Exercise brief - The records below are to be returned word for word, with pictures left out.

Source data -
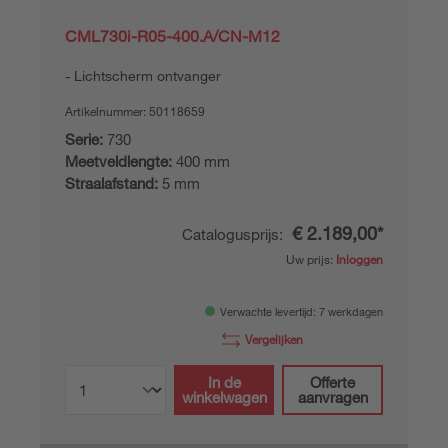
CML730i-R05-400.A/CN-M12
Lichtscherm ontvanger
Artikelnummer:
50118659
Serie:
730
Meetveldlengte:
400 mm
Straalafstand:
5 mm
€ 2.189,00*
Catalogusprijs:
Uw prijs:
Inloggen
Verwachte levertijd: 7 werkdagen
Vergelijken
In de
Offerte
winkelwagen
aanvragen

Solution -
CML730i-R05-400.A/CN-M12
Lichtscherm ontvanger
Artikelnummer:
50118659
Serie:
730
Meetveldlengte:
400 mm
Straalafstand:
5 mm
€ 2.189,00*
Catalogusprijs:
Uw prijs:
Inloggen
Verwachte levertijd: 7 werkdagen
Vergelijken
In de
Offerte
winkelwagen
aanvragen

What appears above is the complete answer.